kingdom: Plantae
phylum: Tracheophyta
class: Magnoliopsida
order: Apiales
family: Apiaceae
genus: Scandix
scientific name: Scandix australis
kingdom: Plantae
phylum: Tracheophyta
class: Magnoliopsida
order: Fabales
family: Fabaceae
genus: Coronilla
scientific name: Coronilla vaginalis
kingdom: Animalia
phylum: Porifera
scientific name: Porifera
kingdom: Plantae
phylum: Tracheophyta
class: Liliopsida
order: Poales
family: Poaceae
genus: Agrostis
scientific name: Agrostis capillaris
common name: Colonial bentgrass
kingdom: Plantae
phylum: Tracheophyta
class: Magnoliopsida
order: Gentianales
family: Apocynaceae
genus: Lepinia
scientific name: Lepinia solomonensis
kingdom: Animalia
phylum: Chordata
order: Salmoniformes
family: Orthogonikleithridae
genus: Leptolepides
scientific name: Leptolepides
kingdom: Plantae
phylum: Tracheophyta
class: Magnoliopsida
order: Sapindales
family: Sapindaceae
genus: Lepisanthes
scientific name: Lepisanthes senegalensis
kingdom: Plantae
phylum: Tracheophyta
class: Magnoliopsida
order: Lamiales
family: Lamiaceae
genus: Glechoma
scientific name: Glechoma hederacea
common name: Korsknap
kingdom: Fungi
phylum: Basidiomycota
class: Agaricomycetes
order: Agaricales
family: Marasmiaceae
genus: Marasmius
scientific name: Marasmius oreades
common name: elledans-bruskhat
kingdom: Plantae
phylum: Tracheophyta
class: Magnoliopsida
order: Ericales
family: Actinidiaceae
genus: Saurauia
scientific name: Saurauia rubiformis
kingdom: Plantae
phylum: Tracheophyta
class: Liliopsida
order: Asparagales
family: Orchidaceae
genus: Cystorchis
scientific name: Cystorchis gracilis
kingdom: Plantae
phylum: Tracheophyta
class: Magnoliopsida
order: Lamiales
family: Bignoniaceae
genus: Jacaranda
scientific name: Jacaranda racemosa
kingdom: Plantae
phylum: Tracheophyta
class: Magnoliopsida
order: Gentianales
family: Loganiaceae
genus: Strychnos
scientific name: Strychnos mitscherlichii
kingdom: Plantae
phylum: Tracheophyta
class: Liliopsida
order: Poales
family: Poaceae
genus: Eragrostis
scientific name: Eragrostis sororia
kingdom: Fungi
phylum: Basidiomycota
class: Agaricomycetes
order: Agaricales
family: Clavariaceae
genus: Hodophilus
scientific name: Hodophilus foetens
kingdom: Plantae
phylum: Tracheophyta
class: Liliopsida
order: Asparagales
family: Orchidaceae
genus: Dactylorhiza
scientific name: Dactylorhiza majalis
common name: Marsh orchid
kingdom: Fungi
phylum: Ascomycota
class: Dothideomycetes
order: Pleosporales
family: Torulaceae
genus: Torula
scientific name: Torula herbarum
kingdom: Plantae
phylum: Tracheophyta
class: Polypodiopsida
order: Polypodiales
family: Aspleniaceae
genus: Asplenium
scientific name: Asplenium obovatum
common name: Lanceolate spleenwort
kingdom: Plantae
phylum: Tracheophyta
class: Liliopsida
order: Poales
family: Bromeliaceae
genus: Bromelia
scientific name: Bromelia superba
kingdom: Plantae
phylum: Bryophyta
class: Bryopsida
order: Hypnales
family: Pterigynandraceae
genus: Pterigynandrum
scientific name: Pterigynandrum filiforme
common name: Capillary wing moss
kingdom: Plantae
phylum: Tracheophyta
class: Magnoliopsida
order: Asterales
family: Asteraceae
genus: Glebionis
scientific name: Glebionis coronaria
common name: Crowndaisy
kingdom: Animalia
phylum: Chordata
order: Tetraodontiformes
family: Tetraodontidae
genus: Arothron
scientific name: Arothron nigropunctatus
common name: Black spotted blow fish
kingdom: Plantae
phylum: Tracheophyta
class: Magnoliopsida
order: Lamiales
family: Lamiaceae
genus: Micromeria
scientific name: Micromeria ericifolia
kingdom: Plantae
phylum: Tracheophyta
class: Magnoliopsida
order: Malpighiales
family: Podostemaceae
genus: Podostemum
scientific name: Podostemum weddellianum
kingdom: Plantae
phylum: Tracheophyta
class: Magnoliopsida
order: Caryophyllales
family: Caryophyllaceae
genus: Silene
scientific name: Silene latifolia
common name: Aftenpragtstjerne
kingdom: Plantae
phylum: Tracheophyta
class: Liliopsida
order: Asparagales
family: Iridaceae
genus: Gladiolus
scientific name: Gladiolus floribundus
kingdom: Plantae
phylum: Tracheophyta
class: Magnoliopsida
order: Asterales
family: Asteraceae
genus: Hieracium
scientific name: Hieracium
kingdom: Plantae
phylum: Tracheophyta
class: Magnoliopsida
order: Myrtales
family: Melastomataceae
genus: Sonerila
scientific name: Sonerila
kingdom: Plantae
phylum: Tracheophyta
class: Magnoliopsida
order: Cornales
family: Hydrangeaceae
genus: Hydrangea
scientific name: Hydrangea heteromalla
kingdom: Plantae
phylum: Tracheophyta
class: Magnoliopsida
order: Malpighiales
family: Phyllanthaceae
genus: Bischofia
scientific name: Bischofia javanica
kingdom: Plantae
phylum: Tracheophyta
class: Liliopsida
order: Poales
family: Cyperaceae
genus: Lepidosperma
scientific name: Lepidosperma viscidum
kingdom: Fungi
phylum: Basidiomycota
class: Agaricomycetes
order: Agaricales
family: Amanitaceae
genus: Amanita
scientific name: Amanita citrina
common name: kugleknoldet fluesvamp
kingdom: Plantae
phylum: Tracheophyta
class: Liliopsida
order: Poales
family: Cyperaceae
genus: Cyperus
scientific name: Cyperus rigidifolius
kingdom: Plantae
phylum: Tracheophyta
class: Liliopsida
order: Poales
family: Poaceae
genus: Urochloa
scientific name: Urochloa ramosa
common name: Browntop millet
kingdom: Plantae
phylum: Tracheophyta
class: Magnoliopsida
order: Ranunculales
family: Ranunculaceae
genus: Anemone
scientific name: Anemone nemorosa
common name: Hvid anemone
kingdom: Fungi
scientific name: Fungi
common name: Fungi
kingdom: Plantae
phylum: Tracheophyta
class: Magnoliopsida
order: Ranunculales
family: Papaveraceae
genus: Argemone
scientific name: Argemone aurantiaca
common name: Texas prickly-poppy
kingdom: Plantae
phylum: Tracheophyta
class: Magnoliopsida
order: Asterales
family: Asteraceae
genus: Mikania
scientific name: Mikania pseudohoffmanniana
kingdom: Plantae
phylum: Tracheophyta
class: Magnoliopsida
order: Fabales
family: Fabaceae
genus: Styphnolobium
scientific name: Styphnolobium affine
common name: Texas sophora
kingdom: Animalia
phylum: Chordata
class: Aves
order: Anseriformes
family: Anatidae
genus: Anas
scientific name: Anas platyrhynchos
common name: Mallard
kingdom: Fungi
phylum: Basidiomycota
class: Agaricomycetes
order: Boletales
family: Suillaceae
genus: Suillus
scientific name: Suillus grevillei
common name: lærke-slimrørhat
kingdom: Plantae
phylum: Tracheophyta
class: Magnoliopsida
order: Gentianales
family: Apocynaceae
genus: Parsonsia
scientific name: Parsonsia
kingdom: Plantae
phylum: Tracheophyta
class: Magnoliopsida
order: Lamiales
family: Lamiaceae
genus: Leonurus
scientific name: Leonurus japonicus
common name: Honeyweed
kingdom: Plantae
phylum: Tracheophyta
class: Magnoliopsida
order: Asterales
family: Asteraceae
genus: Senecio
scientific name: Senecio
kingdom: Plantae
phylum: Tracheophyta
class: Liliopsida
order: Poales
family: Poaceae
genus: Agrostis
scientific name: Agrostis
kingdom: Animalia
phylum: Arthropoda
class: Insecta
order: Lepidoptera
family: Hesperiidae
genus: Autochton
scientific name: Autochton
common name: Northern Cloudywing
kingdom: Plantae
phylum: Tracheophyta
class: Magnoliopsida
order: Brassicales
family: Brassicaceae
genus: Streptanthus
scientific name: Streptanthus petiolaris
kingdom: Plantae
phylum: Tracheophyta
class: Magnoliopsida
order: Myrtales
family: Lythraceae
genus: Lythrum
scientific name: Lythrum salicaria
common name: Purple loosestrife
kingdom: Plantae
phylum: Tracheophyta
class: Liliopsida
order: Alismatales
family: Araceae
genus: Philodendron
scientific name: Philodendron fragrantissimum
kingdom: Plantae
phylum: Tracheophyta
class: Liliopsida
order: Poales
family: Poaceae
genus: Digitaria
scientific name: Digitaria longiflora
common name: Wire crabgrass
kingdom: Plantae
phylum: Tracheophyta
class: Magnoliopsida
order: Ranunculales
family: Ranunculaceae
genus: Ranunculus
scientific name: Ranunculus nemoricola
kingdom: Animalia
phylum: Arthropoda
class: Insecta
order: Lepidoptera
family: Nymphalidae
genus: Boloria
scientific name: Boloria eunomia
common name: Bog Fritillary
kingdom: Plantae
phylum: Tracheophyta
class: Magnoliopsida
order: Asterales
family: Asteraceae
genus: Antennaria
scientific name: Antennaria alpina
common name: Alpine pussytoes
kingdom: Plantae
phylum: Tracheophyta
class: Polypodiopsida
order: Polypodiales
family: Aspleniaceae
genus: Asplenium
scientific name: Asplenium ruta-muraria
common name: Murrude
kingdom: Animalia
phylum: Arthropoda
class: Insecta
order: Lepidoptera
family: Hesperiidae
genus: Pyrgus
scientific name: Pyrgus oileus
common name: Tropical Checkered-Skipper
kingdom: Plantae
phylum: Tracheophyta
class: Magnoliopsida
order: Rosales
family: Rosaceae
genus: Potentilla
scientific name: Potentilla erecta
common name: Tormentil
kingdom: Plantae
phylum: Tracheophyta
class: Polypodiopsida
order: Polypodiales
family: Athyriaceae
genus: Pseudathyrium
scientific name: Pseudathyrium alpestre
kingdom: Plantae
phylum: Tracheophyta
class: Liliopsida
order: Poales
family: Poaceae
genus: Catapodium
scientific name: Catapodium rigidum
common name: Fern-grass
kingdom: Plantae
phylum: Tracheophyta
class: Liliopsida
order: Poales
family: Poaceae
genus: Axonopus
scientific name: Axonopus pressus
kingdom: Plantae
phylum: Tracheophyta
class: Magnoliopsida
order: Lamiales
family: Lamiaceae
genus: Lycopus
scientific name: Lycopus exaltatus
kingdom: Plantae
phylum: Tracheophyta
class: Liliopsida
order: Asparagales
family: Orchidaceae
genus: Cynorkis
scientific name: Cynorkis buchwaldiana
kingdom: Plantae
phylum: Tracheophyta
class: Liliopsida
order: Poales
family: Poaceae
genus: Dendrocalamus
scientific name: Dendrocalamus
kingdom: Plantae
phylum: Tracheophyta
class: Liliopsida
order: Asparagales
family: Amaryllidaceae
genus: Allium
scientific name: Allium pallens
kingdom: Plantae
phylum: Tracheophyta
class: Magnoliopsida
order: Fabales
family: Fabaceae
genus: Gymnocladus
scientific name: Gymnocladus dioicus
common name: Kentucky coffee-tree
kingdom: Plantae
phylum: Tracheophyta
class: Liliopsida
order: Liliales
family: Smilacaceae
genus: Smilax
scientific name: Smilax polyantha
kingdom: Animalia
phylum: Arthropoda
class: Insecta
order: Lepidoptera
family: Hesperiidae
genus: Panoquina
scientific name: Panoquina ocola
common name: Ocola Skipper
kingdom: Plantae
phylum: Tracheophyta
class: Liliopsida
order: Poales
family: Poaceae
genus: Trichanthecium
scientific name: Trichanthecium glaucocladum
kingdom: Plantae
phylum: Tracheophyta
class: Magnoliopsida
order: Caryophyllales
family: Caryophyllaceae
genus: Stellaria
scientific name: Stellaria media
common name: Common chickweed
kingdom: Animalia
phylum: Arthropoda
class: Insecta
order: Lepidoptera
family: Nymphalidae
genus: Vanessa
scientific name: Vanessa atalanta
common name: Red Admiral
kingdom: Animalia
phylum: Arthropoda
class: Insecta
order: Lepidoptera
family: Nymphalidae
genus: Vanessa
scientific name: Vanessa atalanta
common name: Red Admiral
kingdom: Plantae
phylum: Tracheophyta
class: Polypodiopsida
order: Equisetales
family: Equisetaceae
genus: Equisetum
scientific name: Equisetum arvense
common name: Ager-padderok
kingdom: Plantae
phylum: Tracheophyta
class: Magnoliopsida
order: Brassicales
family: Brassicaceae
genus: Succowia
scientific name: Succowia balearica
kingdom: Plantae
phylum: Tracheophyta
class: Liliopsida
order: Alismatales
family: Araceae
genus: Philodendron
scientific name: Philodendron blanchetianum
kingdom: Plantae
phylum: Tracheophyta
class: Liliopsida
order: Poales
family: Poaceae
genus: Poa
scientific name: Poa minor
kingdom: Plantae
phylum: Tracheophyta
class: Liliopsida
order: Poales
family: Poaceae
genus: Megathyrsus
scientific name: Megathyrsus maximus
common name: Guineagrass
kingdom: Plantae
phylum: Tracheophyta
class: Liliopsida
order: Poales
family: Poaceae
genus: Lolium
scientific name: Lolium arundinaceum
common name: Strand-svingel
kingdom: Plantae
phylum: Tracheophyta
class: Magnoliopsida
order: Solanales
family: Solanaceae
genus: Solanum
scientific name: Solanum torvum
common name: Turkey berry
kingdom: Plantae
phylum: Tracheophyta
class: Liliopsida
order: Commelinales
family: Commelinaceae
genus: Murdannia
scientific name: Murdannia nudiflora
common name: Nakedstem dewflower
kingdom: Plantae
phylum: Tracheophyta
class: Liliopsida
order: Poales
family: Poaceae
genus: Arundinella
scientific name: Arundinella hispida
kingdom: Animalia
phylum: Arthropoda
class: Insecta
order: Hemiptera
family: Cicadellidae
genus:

.....

- _WORK TO BE COMPLETED_: Copy the lines from the one containing "scientific name: Anas platyrhynchos" up to and including the one containing "scientific name: Parsonsia", keeping each line exactly as it appears in the records.

- _REPLY TO THE EXERCISE_:
scientific name: Anas platyrhynchos
common name: Mallard
kingdom: Fungi
phylum: Basidiomycota
class: Agaricomycetes
order: Boletales
family: Suillaceae
genus: Suillus
scientific name: Suillus grevillei
common name: lærke-slimrørhat
kingdom: Plantae
phylum: Tracheophyta
class: Magnoliopsida
order: Gentianales
family: Apocynaceae
genus: Parsonsia
scientific name: Parsonsia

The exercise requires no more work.